Questo rapporto di natura senza dubbio paradossale, facente forza della sensazione a lui intrinseca di malessere che l’accostamento fra una festività apparentemente innocente e delle brutali vicende di omicidi comporta, verrà successivamente riproposto nel corso del filone, come nel caso di Christmas Evil di Lewis Jackson del 1980 per poi arrivare a ben due pellicole uscite nelle sale nel solo 1984, ovvero il britannico Don’t Open ‘Till Christmas e, soprattutto, Silent Night, Deadly Night di Charles E. Sellier Jr., conosciuto in Italia col poco originale titolo Natale di Sangue.

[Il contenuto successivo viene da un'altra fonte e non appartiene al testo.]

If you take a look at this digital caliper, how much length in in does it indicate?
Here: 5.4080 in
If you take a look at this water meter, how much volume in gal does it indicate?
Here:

Il film racconta la storia di Billy Chapman, un diciottenne orfano che nel 1971 ha visto i propri genitori venire massacrati da un maniaco vestito da Babbo Natale. Il forte trauma subito, unito alla severa educazione della perfida Madre Superiora dell’orfanotrofio da lui frequentato, contribuiranno a gettare in lui le basi per la nascita di uno squilibrio mentale dagli esiti devastanti.
Da questa breve sinossi capiamo come il film cerchi di sviluppare il lato psicologico del nostro protagonista, elemento che solitamente è totalmente trascurato in gran parte dei film che compongono il genere. Non siamo sicuramente ai livelli di Maniac di Lustig, ma possiamo sicuramente dire che la genesi dello squilibrio del piccolo Billy è senza dubbio convincente e ben messa in scena. Nei momenti, ad esempio, in cui il nostro protagonista si ritrova davanti la figura agli occhi degli altri innocente di Babbo Natale, il regista opta per il rapido montaggio parallelo in cui i flashback trovano riscontro con ciò che gli occhi del protagonista si ritrovano di fronte, che sia il costume rosso (sangue) di Santa Claus, che sia una violenza sessuale o il palpeggio di un seno, che rimanda alla sua mente il momento brutale in cui “Babbo Natale” violenta in mezzo alla strada sua madre inerme, per poi tagliarle la gola.
Partendo dall’ascia, che diventa il mezzo identificativo dell’uomo, così come il coltello da cucina per Michael Myers o il machete per Jason Voohrees, il nostro killer sembra seguire una sorta di codice morale nelle sue esecuzioni. Partendo dal suo saccente collega di lavoro, trovato a violentare la ragazza della quale il protagonista si era innamorato, per poi passare alla ragazza stessa, secondo l’uomo caduta in tentazione e quindi profonda peccatrice non più degna di vivere, il nostro Babbo Natale diventa metafora di quello tradizionale, andando in giro per la città di notte a decidere chi sono i buoni e chi i cattivi, come nella scena in cui una bambina lo scambia per il vero Babbo Natale, il quale decide di porle simbolicamente uno dei suoi strumenti di morte concedendole quindi di vivere.